As mentioned above, the integrated optical apparatus of the present invention is a apparatus having an integrated structure in which the light emitting element, the photodetecting element, and other optical systems are contained in the light projection and photodetection package, the light projection and photodetection package is supported to the fixed portion through the flexible thin sheet, and the light projection and photodetection package pivoting means is provided over both the light projection and photodetection package and the fixed portion. Thus, the apparatus has an integrated structure. Further, the light projection and photodetection package as one constituent of the apparatus can be directly pivoted. Therefore, a moving mirror and a frame for combining individual parts in an integrated form are no longer needed, thus achieving reduction in the size and weight of the apparatus. In addition, substantially no adjustment for the moving mirror is required. Therefore, the operations for assembly and adjustment can be simplified, making it possible to reduce the production cost. Further, since the frame can be omitted, not only can the size of the apparatus be reduced, but also the embedment property of the apparatus into the main body apparatus is enhanced, thus increasing the design freedom of the apparatus. [0064]

Claims

What is claimed is:

1. An integrated optical apparatus comprising:

a projection and photodetection package containing a light emitting element, a projection lens, a photodetecting element, and a light receiving lens;

a flexible thin sheet having elastic properties, wherein an end of said flexible thin sheet is fixed to said projection and photodetection package and a base end of said flexible thin sheet is fixed to a fixed portion for pivotably supportting said projection and photodetection package on said fixed portion; and

pivoting means for said projection and photodetection package, provided over both said projection and photodetection package and said fixed portion.

2. The integrated optical apparatus according to claim 1, wherein:

an element lead electrically connected to each of said light emitting element and said photodetecting element is lead out from said projection and photodetection package;

a fixed lead is provided in said fixed portion;

said flexible thin sheet is formed from a conductive material; and

said element lead and said fixed lead are connected and fixed through a plurality of said conductive flexible thin sheets.

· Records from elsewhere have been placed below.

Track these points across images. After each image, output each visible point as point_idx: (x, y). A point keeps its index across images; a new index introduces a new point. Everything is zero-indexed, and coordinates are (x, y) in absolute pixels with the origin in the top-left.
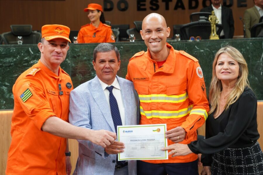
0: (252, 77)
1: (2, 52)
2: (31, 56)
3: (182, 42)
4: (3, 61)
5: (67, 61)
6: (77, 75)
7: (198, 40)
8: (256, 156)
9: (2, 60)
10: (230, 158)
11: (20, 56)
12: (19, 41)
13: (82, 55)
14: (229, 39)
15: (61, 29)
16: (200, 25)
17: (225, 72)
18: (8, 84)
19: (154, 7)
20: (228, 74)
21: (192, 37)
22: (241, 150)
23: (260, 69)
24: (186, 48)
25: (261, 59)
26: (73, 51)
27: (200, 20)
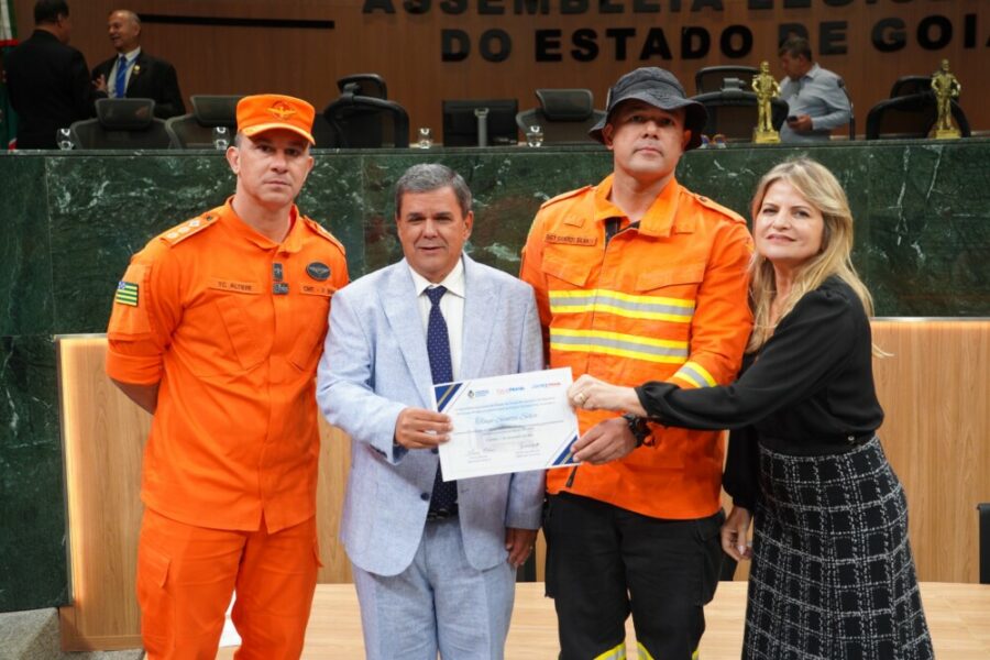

3. The integrated optical apparatus according to claim 2, wherein said element lead, said conductive flexible thin sheet and said fixed lead are formed as an integrated body comprising an elastic and conductive material.

4. The integrated optical apparatus according to claim 2, wherein said projection and photodetection package pivoting means comprises a magnetic material fixed to said projection and photodetection package, and a driving coil fixed to said fixed portion.

5. The integrated optical apparatus according to claim 2, wherein said projection and photodetection package pivoting means comprises a driving coil fixed to said projection and photodetection package, and a magnetic material fixed to said fixed portion.